(Images with bounding boxes)
/---

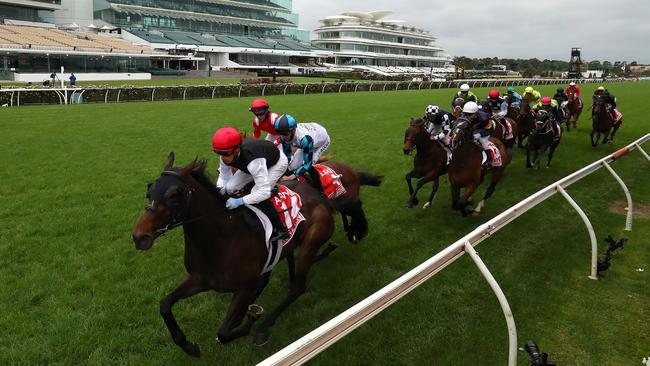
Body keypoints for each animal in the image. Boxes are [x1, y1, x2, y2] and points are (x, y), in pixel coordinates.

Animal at [130, 152, 334, 354]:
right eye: (149, 191)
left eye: (173, 194)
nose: (140, 236)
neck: (221, 241)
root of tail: (316, 192)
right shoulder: (199, 279)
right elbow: (165, 304)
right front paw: (189, 346)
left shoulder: (244, 288)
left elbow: (223, 333)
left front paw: (251, 320)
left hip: (311, 242)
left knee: (297, 288)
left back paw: (264, 326)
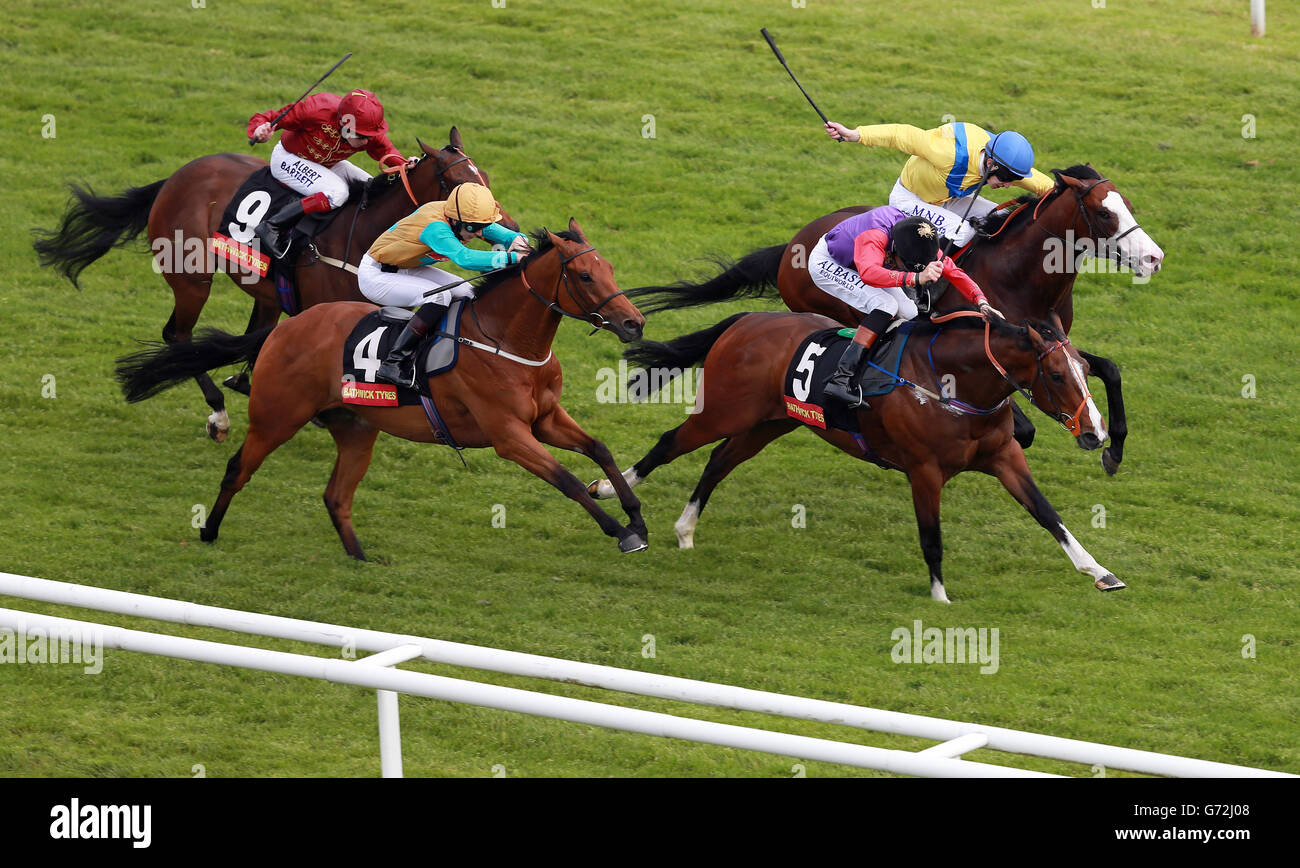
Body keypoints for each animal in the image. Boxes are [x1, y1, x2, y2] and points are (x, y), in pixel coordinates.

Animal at [30, 123, 506, 441]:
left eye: (483, 177)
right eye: (456, 180)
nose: (501, 222)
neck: (359, 234)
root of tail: (178, 176)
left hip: (266, 294)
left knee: (251, 334)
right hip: (192, 277)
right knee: (177, 334)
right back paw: (218, 414)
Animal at [114, 223, 650, 558]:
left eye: (610, 269)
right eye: (585, 275)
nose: (634, 323)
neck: (506, 339)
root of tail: (284, 330)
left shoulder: (545, 418)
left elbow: (599, 450)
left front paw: (637, 519)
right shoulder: (509, 435)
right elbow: (567, 479)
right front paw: (622, 533)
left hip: (356, 428)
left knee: (336, 496)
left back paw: (361, 558)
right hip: (276, 417)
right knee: (237, 470)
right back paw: (208, 531)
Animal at [592, 307, 1128, 600]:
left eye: (1085, 369)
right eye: (1055, 374)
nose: (1095, 434)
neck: (951, 384)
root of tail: (748, 319)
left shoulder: (1004, 459)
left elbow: (1049, 516)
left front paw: (1100, 572)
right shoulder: (924, 471)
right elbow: (931, 538)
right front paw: (939, 597)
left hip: (771, 422)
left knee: (720, 460)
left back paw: (685, 529)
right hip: (724, 411)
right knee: (671, 442)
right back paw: (609, 489)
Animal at [624, 162, 1164, 475]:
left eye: (1128, 204)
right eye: (1103, 214)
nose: (1154, 258)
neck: (1020, 274)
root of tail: (792, 246)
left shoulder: (1045, 339)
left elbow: (1108, 368)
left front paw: (1114, 447)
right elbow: (1022, 424)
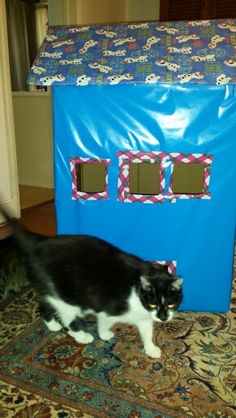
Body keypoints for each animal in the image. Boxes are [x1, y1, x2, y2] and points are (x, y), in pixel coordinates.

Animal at [0, 207, 183, 358]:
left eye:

\---

What the task asks >>
Could you reproduce every entry exactly, leaving out the pictures?

Task result >>
Body keypoints for each animal in the image. Boxes are [x1, y1, x2, y2] and points are (x, y), in pixel coordinates.

Animal at [130, 152, 334, 354]:
right eye: (149, 191)
left eye: (173, 194)
nose: (140, 236)
neck: (221, 241)
root of tail: (316, 192)
right shoulder: (199, 279)
right elbow: (165, 304)
right front paw: (189, 346)
left shoulder: (244, 288)
left elbow: (223, 333)
left front paw: (251, 320)
left hip: (311, 242)
left knee: (297, 288)
left back paw: (264, 326)
Body keypoints for each animal in the image. Boxes are [x1, y1, x2, y2] and points are (x, y), in pixel coordinates.

Animal at [30, 123, 506, 441]:
left eye: (483, 177)
right eye: (456, 180)
nose: (501, 222)
neck: (359, 234)
root of tail: (178, 176)
left hip: (266, 294)
left knee: (251, 334)
right hip: (192, 277)
right knee: (177, 334)
right back paw: (218, 414)
Animal at [114, 223, 650, 558]:
left eye: (610, 269)
right eye: (585, 275)
nose: (634, 323)
neck: (506, 339)
root of tail: (284, 330)
left shoulder: (545, 418)
left elbow: (599, 450)
left front paw: (637, 519)
right shoulder: (509, 435)
right elbow: (567, 479)
right front paw: (622, 533)
left hip: (356, 428)
left knee: (336, 496)
left back paw: (361, 558)
right hip: (276, 417)
right knee: (237, 470)
right back paw: (208, 531)
Animal at [592, 307, 1128, 600]:
left eye: (1085, 369)
right eye: (1055, 374)
nose: (1095, 434)
neck: (951, 384)
root of tail: (748, 319)
left shoulder: (1004, 459)
left elbow: (1049, 516)
left front paw: (1100, 572)
right shoulder: (924, 471)
right elbow: (931, 538)
right front paw: (939, 597)
left hip: (771, 422)
left knee: (720, 460)
left back paw: (685, 529)
right hip: (724, 411)
right knee: (671, 442)
right back paw: (609, 489)
Animal at [624, 162, 1164, 475]:
left eye: (1128, 204)
right eye: (1103, 214)
nose: (1154, 258)
neck: (1020, 274)
root of tail: (792, 246)
left shoulder: (1045, 339)
left elbow: (1108, 368)
left front paw: (1114, 447)
right elbow: (1022, 424)
Body keypoints for each animal in the image. Boxes are [x1, y1, x2, y2] and points are (x, y), in pixel coordinates.

Animal at [0, 207, 183, 358]:
left eye:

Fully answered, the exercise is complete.